#### DATASET ENTRIES

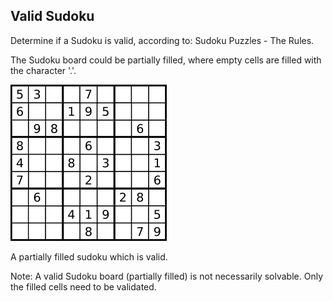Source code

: ## Valid Sudoku


Determine if a Sudoku is valid, according to: Sudoku Puzzles - The Rules.

The Sudoku board could be partially filled, where empty cells are filled with the character '.'.

[![Example](sudoku.png)](https://raw.github.com/yning/Interview-Questions/master/sudoku.png)

A partially filled sudoku which is valid.


Note:
A valid Sudoku board (partially filled) is not necessarily solvable. Only the filled cells need to be validated.

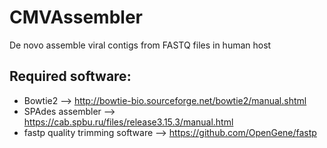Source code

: # CMVAssembler
De novo assemble viral contigs from FASTQ files in human host

## Required software:
- Bowtie2 --> http://bowtie-bio.sourceforge.net/bowtie2/manual.shtml
- SPAdes assembler --> https://cab.spbu.ru/files/release3.15.3/manual.html
- fastp quality trimming software --> https://github.com/OpenGene/fastp
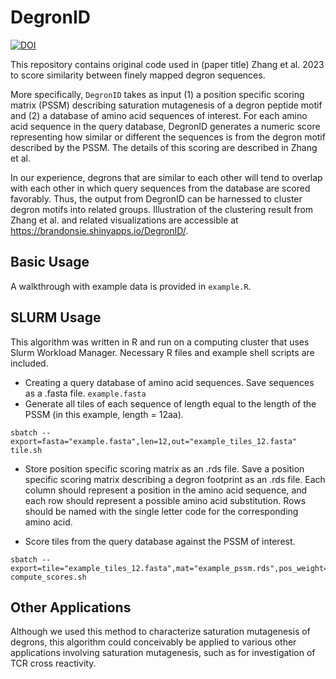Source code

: # DegronID 



[![DOI](https://zenodo.org/badge/585416651.svg)](https://zenodo.org/badge/latestdoi/585416651)


This repository contains original code used in (paper title) Zhang et al. 2023 to score similarity between finely mapped degron sequences. 

More specifically, `DegronID` takes as input (1) a position specific scoring matrix (PSSM) describing saturation mutagenesis of a degron peptide motif and (2) a database of amino acid sequences of interest. For each amino acid sequence in the query database, DegronID generates a numeric score representing how similar or different the sequences is from the degron motif described by the PSSM. The details of this scoring are described in Zhang et al.

In our experience, degrons that are similar to each other will tend to overlap with each other in which query sequences from the database are scored favorably. Thus, the output from DegronID can be harnessed to cluster degron motifs into related groups. Illustration of the clustering result from Zhang et al. and related visualizations are accessible at https://brandonsie.shinyapps.io/DegronID/.

## Basic Usage
A walkthrough with example data is provided in `example.R`. 

## SLURM Usage
This algorithm was written in R and run on a computing cluster that uses Slurm Workload Manager. Necessary R files and example shell scripts are included.  

- Creating a query database of amino acid sequences.   Save sequences as a .fasta file. `example.fasta`
- Generate all tiles of each sequence of length equal to the length of the PSSM (in this example, length = 12aa).  

```{bash}
sbatch --export=fasta="example.fasta",len=12,out="example_tiles_12.fasta" tile.sh
```

- Store position specific scoring matrix as an .rds file. Save a position specific scoring matrix describing a degron footprint as an .rds file. Each column should represent a position in the amino acid sequence, and each row should represent a possible amino acid substitution. Rows should be named with the single letter code for the corresponding amino acid.  

- Score tiles from the query database against the PSSM of interest.  
```{bash}
sbatch --export=tile="example_tiles_12.fasta",mat="example_pssm.rds",pos_weight="even",aa_weight="even" compute_scores.sh
``` 


## Other Applications 

Although we used this method to characterize saturation mutagenesis of degrons, this algorithm could conceivably be applied to various other applications involving saturation mutagenesis, such as for investigation of TCR cross reactivity.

########

# TASK:
Going through the entries, return every line holding the word "partially".

# RESULT OF THIS EXERCISE:
The Sudoku board could be partially filled, where empty cells are filled with the character '.'.
A partially filled sudoku which is valid.
A valid Sudoku board (partially filled) is not necessarily solvable. Only the filled cells need to be validated.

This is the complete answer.